4. The signal processing device according to claim 1, wherein

the second arithmetic unit further comprises:

a second adder that obtains a convolution value by adding each of the product-sum operation results corresponding to the number of channels output from the product-sum operation processing unit and adding a predetermined bias value; and a second multiplier that obtains the product-sum operation result by inputting the convolution value to a predetermined activation operator.

5. The signal processing device according to claim 1, further comprising:

an input buffer that temporarily stores the input pixel value input to the convolution operation processing unit, wherein

the input pixel value corresponding to the number of filter coefficients is transferred from a storage unit that stores the input image to the input buffer.
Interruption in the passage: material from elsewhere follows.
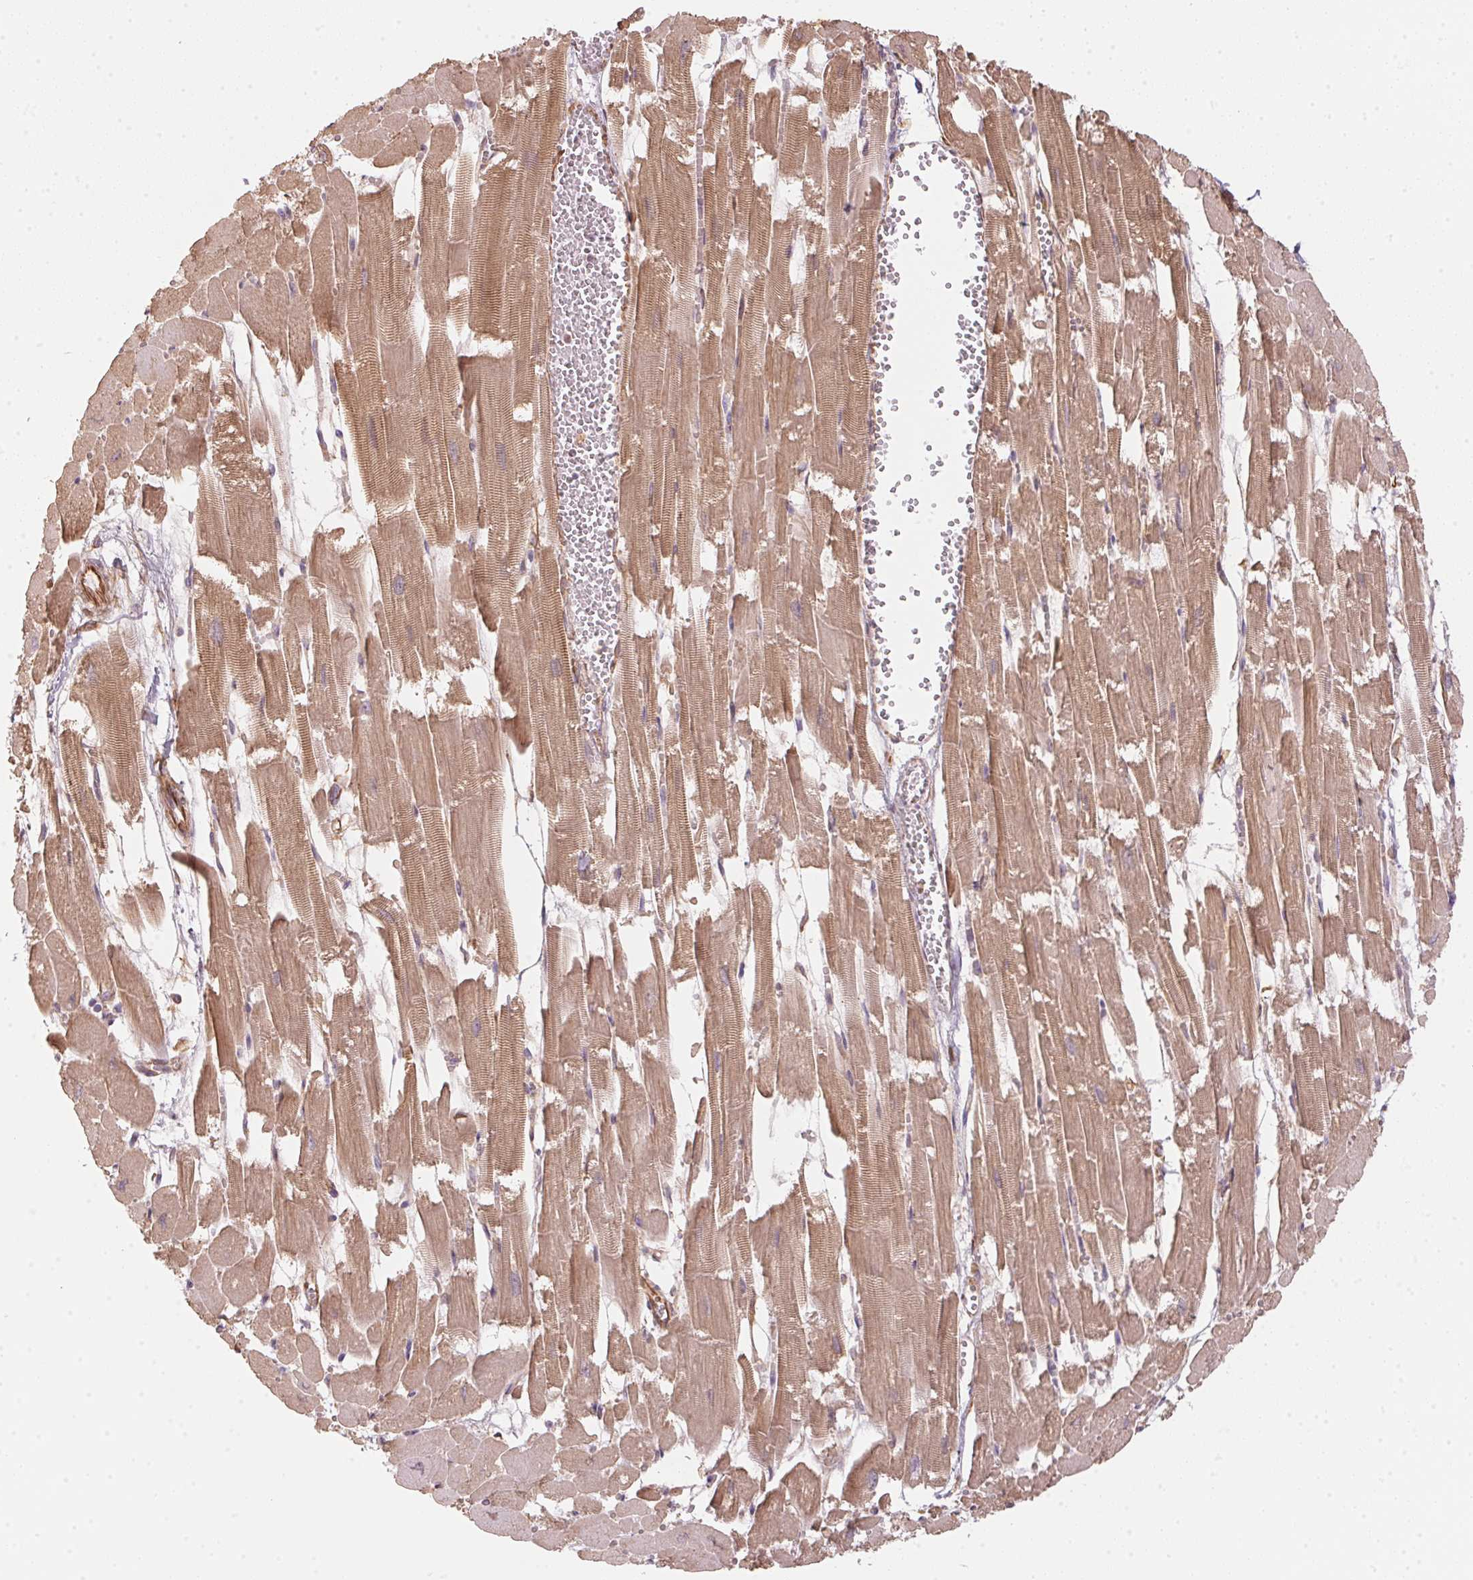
{"staining": {"intensity": "moderate", "quantity": "25%-75%", "location": "cytoplasmic/membranous"}, "tissue": "heart muscle", "cell_type": "Cardiomyocytes", "image_type": "normal", "snomed": [{"axis": "morphology", "description": "Normal tissue, NOS"}, {"axis": "topography", "description": "Heart"}], "caption": "Protein expression analysis of benign heart muscle shows moderate cytoplasmic/membranous positivity in about 25%-75% of cardiomyocytes.", "gene": "FOXR2", "patient": {"sex": "female", "age": 52}}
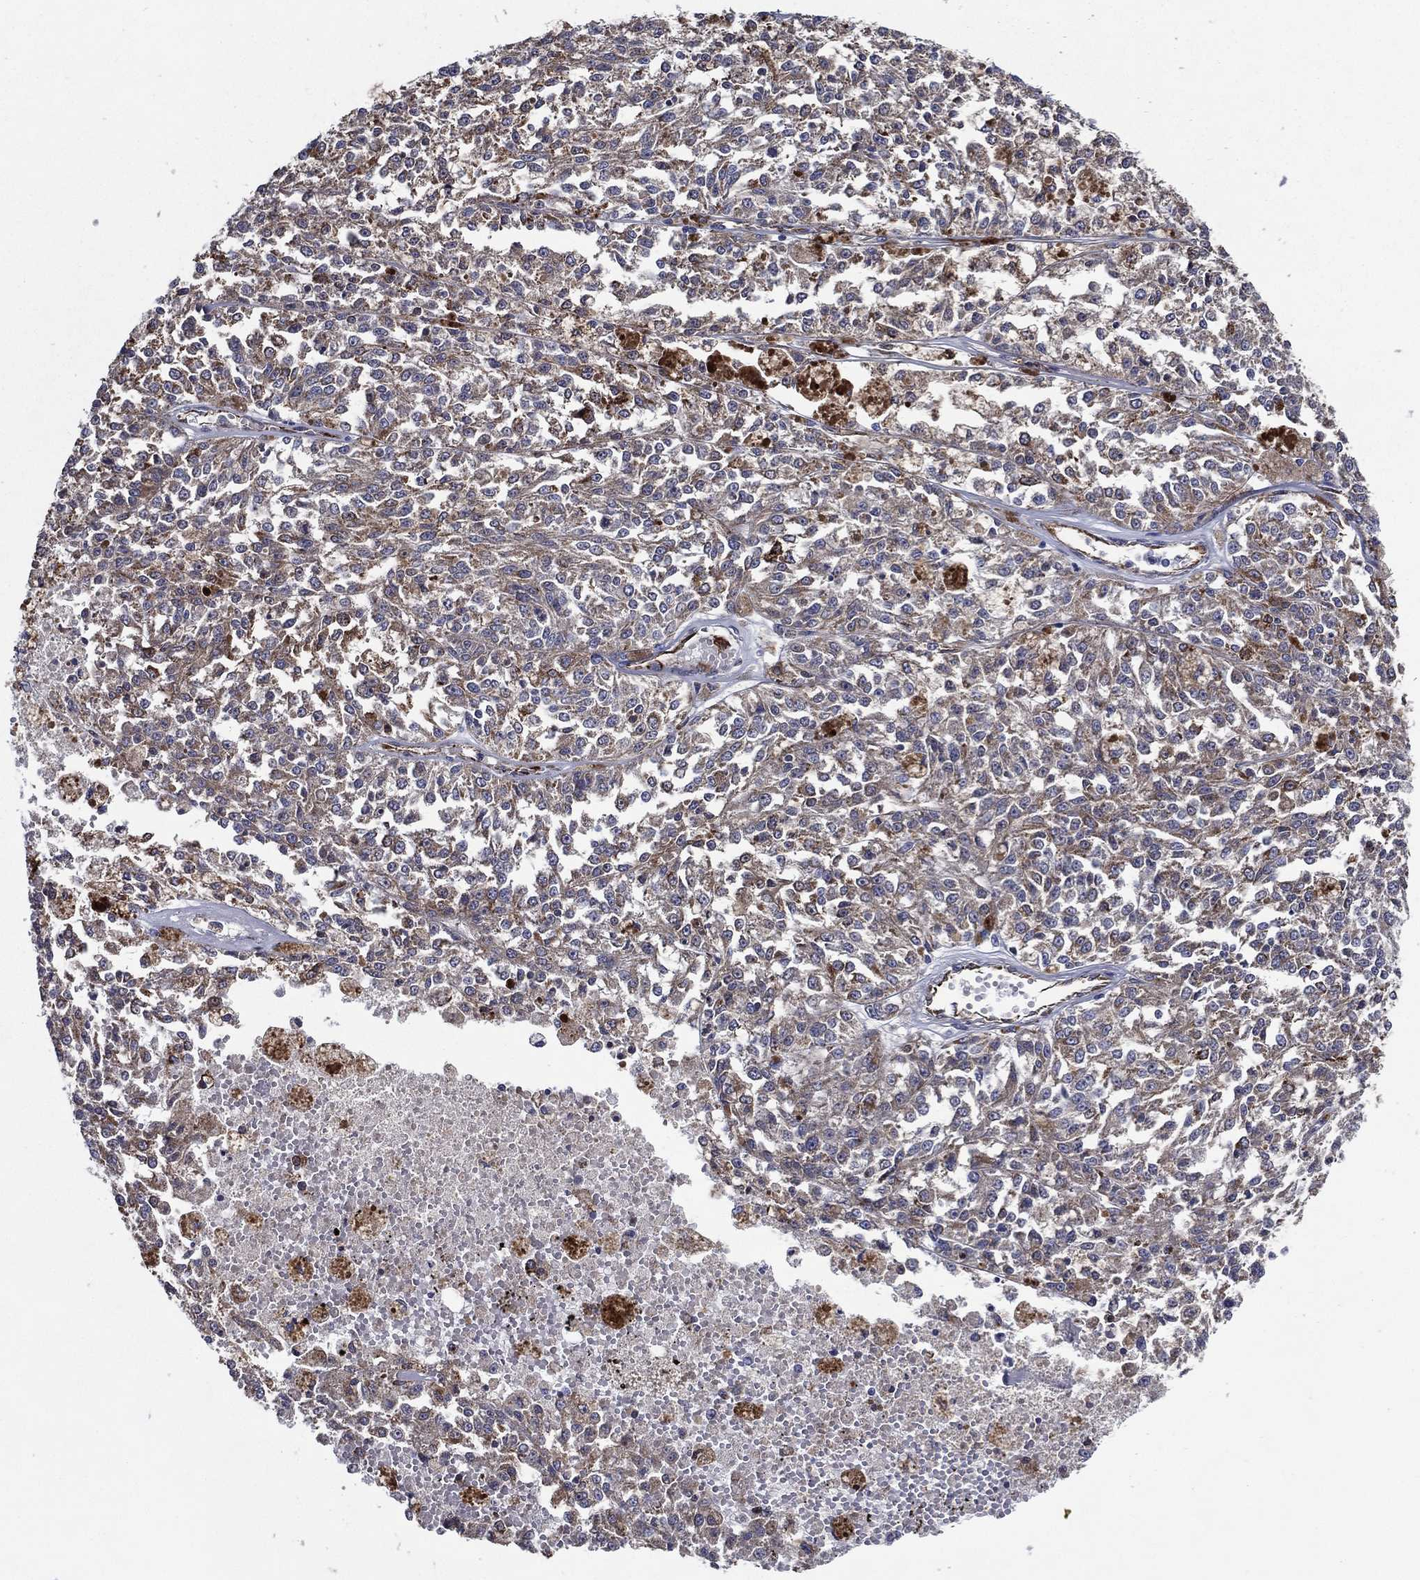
{"staining": {"intensity": "weak", "quantity": "25%-75%", "location": "cytoplasmic/membranous"}, "tissue": "melanoma", "cell_type": "Tumor cells", "image_type": "cancer", "snomed": [{"axis": "morphology", "description": "Malignant melanoma, Metastatic site"}, {"axis": "topography", "description": "Lymph node"}], "caption": "The histopathology image exhibits staining of melanoma, revealing weak cytoplasmic/membranous protein positivity (brown color) within tumor cells. (DAB (3,3'-diaminobenzidine) IHC, brown staining for protein, blue staining for nuclei).", "gene": "ARHGAP11A", "patient": {"sex": "female", "age": 64}}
6. The signal processing device according to claim 1, further comprising:

an input buffer that temporarily stores the input pixel values input to the convolution operation processing unit, wherein

the input pixel value is transferred from a storage unit that stores the input image to the input buffer for each of a plurality of tiles into which the input image is divided.

7. A signal processing method causing

a signal processing device including a product-sum operation processing unit including first arithmetic units of a number corresponding to the number of channels and a convolution operation processing unit including second arithmetic units of a number corresponding to the number of filters to perform the steps of:

acquiring product-sum operation results corresponding to the number of channels by performing a product-sum operation processing of an input pixel value, which is pixel data of an input image, and a filter coefficient in each of the first arithmetic units; and

performing convolution operation processing of acquiring convolution layer output pixel values corresponding to the number of filters by performing convolution operation processing using the product-sum operation result in each of the second arithmetic units, and outputting the convolution layer output pixel values as encoded pixel data.

8. A solid-state image sensor comprising a signal processing unit including:

9. The solid-state image sensor according to claim 8, wherein

a sensor substrate provided with an imaging unit in which a plurality of pixels is arranged in a matrix on a sensor surface and a logic substrate provided with the signal processing unit are stacked as a stacked structure.

10. The solid-state image sensor according to claim 9, wherein

a memory substrate provided with a storage unit that stores pixel data based on a pixel signal output from the imaging unit is further stacked as the stacked structure.